(Data items)
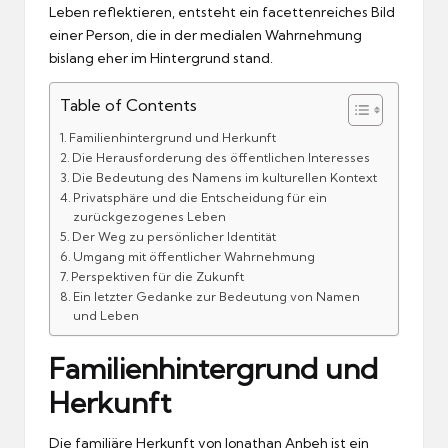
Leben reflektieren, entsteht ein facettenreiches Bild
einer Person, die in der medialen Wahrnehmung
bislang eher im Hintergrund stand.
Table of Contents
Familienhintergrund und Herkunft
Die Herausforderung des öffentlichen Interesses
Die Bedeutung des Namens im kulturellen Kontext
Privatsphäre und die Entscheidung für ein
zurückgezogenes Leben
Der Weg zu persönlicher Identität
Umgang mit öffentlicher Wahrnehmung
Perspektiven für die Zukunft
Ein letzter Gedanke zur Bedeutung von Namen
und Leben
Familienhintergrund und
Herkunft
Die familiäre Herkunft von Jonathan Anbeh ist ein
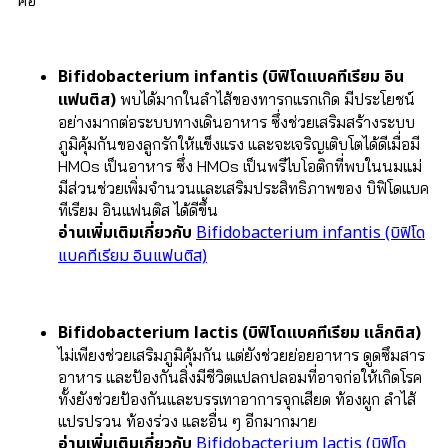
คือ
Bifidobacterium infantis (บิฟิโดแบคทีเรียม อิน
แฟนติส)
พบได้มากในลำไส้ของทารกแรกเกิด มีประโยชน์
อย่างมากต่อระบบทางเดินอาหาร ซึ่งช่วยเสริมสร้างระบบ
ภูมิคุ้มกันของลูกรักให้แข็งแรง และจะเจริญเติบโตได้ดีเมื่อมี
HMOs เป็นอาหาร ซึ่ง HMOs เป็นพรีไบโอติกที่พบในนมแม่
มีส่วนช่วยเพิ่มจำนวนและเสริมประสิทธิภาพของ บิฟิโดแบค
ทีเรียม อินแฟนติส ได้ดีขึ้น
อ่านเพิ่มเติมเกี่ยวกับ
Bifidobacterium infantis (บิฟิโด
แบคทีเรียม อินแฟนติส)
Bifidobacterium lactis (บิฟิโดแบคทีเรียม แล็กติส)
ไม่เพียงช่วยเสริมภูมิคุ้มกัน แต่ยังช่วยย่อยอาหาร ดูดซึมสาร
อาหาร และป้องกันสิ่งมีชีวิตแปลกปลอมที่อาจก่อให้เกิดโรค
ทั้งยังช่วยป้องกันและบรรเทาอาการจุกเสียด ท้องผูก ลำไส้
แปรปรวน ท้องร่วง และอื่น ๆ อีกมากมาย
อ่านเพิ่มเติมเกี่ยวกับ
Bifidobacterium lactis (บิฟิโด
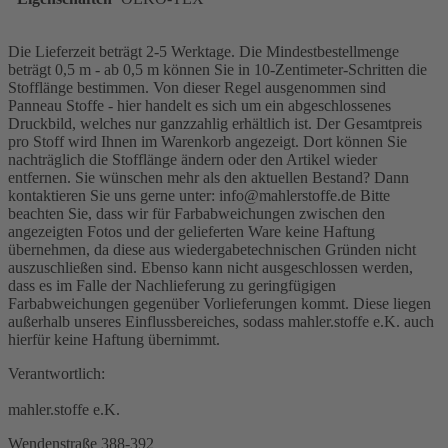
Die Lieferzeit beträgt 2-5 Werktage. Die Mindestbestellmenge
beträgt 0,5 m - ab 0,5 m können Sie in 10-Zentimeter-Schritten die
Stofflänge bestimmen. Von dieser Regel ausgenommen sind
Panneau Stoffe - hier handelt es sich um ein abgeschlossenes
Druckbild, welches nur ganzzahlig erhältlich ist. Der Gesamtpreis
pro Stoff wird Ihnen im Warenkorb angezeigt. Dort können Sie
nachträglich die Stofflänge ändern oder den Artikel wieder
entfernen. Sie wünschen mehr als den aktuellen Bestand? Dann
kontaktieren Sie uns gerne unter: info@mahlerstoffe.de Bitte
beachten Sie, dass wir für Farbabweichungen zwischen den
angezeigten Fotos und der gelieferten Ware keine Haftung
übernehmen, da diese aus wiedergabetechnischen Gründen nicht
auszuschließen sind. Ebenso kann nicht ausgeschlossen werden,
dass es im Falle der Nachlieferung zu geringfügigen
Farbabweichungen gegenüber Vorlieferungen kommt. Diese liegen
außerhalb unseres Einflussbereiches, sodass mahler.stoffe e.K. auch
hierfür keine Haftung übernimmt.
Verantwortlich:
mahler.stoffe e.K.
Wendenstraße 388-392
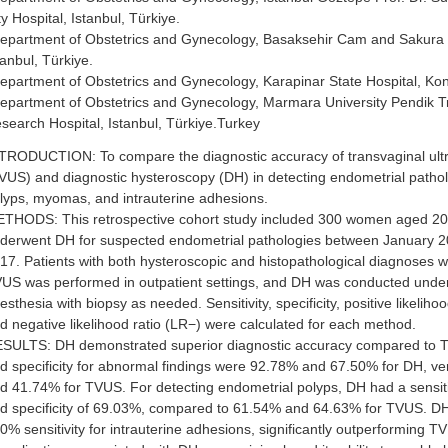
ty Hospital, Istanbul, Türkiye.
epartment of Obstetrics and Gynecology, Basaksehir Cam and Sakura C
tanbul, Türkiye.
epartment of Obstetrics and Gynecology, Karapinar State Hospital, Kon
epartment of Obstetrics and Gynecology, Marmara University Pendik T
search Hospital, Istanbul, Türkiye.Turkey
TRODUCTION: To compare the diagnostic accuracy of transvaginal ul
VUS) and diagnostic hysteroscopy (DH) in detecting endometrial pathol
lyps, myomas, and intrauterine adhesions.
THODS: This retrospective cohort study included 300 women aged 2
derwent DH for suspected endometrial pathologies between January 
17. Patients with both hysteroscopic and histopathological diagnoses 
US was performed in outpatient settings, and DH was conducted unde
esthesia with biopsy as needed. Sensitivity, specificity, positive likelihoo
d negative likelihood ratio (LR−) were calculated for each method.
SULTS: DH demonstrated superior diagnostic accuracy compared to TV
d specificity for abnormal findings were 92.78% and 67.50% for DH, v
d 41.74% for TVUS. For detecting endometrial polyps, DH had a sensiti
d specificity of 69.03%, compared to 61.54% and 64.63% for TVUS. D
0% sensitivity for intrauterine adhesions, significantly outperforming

• **Assignment**
Print all the entries exactly as they appear, without the pictures.

• **Response to this task**
Leben reflektieren, entsteht ein facettenreiches Bild
einer Person, die in der medialen Wahrnehmung
bislang eher im Hintergrund stand.
Table of Contents
Familienhintergrund und Herkunft
Die Herausforderung des öffentlichen Interesses
Die Bedeutung des Namens im kulturellen Kontext
Privatsphäre und die Entscheidung für ein
zurückgezogenes Leben
Der Weg zu persönlicher Identität
Umgang mit öffentlicher Wahrnehmung
Perspektiven für die Zukunft
Ein letzter Gedanke zur Bedeutung von Namen
und Leben
Familienhintergrund und
Herkunft
Die familiäre Herkunft von Jonathan Anbeh ist ein
คือ
Bifidobacterium infantis (บิฟิโดแบคทีเรียม อิน
แฟนติส)
พบได้มากในลำไส้ของทารกแรกเกิด มีประโยชน์
อย่างมากต่อระบบทางเดินอาหาร ซึ่งช่วยเสริมสร้างระบบ
ภูมิคุ้มกันของลูกรักให้แข็งแรง และจะเจริญเติบโตได้ดีเมื่อมี
HMOs เป็นอาหาร ซึ่ง HMOs เป็นพรีไบโอติกที่พบในนมแม่
มีส่วนช่วยเพิ่มจำนวนและเสริมประสิทธิภาพของ บิฟิโดแบค
ทีเรียม อินแฟนติส ได้ดีขึ้น
อ่านเพิ่มเติมเกี่ยวกับ
Bifidobacterium infantis (บิฟิโด
แบคทีเรียม อินแฟนติส)
Bifidobacterium lactis (บิฟิโดแบคทีเรียม แล็กติส)
ไม่เพียงช่วยเสริมภูมิคุ้มกัน แต่ยังช่วยย่อยอาหาร ดูดซึมสาร
อาหาร และป้องกันสิ่งมีชีวิตแปลกปลอมที่อาจก่อให้เกิดโรค
ทั้งยังช่วยป้องกันและบรรเทาอาการจุกเสียด ท้องผูก ลำไส้
แปรปรวน ท้องร่วง และอื่น ๆ อีกมากมาย
อ่านเพิ่มเติมเกี่ยวกับ
Bifidobacterium lactis (บิฟิโด
Die Lieferzeit beträgt 2-5 Werktage. Die Mindestbestellmenge
beträgt 0,5 m - ab 0,5 m können Sie in 10-Zentimeter-Schritten die
Stofflänge bestimmen. Von dieser Regel ausgenommen sind
Panneau Stoffe - hier handelt es sich um ein abgeschlossenes
Druckbild, welches nur ganzzahlig erhältlich ist. Der Gesamtpreis
pro Stoff wird Ihnen im Warenkorb angezeigt. Dort können Sie
nachträglich die Stofflänge ändern oder den Artikel wieder
entfernen. Sie wünschen mehr als den aktuellen Bestand? Dann
kontaktieren Sie uns gerne unter: info@mahlerstoffe.de Bitte
beachten Sie, dass wir für Farbabweichungen zwischen den
angezeigten Fotos und der gelieferten Ware keine Haftung
übernehmen, da diese aus wiedergabetechnischen Gründen nicht
auszuschließen sind. Ebenso kann nicht ausgeschlossen werden,
dass es im Falle der Nachlieferung zu geringfügigen
Farbabweichungen gegenüber Vorlieferungen kommt. Diese liegen
außerhalb unseres Einflussbereiches, sodass mahler.stoffe e.K. auch
hierfür keine Haftung übernimmt.
Verantwortlich:
mahler.stoffe e.K.
Wendenstraße 388-392
ty Hospital, Istanbul, Türkiye.
epartment of Obstetrics and Gynecology, Basaksehir Cam and Sakura C
tanbul, Türkiye.
epartment of Obstetrics and Gynecology, Karapinar State Hospital, Kon
epartment of Obstetrics and Gynecology, Marmara University Pendik T
search Hospital, Istanbul, Türkiye.Turkey
TRODUCTION: To compare the diagnostic accuracy of transvaginal ul
VUS) and diagnostic hysteroscopy (DH) in detecting endometrial pathol
lyps, myomas, and intrauterine adhesions.
THODS: This retrospective cohort study included 300 women aged 2
derwent DH for suspected endometrial pathologies between January 
17. Patients with both hysteroscopic and histopathological diagnoses 
US was performed in outpatient settings, and DH was conducted unde
esthesia with biopsy as needed. Sensitivity, specificity, positive likelihoo
d negative likelihood ratio (LR−) were calculated for each method.
SULTS: DH demonstrated superior diagnostic accuracy compared to TV
d specificity for abnormal findings were 92.78% and 67.50% for DH, v
d 41.74% for TVUS. For detecting endometrial polyps, DH had a sensiti
d specificity of 69.03%, compared to 61.54% and 64.63% for TVUS. D
0% sensitivity for intrauterine adhesions, significantly outperforming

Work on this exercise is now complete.